Amid rising global trade uncertainties and tariff pressure, India’s economy is expected to create strong momentum in fiscal year 2026. The country is projecting a 7.4% growth rate for the year ending March 2026, according to the first advance estimates released by the Government of India.
Last year, in May 2025, the Indian economy’s growth rate was 6.5%. The latest advance estimates indicate steady expansion, driven primarily by private consumption and higher government expenditure. Household spending is projected to grow at a healthy pace, reflecting improving rural demand, easing inflation, and stable employment conditions.
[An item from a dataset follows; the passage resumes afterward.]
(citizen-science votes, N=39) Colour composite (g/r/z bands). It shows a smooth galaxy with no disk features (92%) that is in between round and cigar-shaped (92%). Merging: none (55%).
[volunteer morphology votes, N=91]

During the last year, India’s trade outlook, however, remained challenging. Exports, particularly to the United States, India’s largest trading partner, have been affected by elevated tariffs imposed since August 2025. While negotiations toward a bilateral trade agreement continue, prolonged trade restrictions could dampen export growth and manufacturing activity in the months ahead.
In December, the International Monetary Fund (IMF) projected that India’s real GDP would grow 6.6% in FY2026, before moderating to 6.2% in FY2027, assuming a prolonged delay in the U.S.-India trade deal.
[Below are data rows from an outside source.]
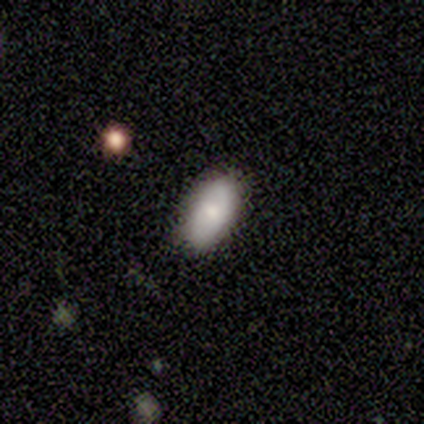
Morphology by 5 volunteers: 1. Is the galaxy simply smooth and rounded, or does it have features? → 60% featured or disk, 20% smooth, 20% star or artifact.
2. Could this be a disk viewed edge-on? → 67% no, 33% yes.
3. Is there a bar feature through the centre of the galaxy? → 100% no, 0% strong, 0% weak.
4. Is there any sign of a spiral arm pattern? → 100% no, 0% yes.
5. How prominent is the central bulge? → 50% dominant (tied), 50% moderate (tied), 0% large, 0% small, 0% none.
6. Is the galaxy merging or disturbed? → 75% none, 25% minor disturbance, 0% major disturbance, 0% merger.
Despite these risks, the Indian economy is growing faster than expected, at 7.8% in the June quarter and 8.2% in the September quarter.
Reflecting these trends, the Reserve Bank of India has revised its growth forecast to 7.3% while lowering its inflation projections. With consumer price inflation moderating, the central bank has moved to support growth by reducing policy interest rates, signaling a shift toward a more accommodative stance.
India is the 3rd largest GDP in Asia, and recently India has become the 4th largest economy, surpassing Japan. With growth and stability, the country is likely to continue boosting investment, sustaining consumption, and navigating global challenges to maintain steady growth in fiscal year 2026.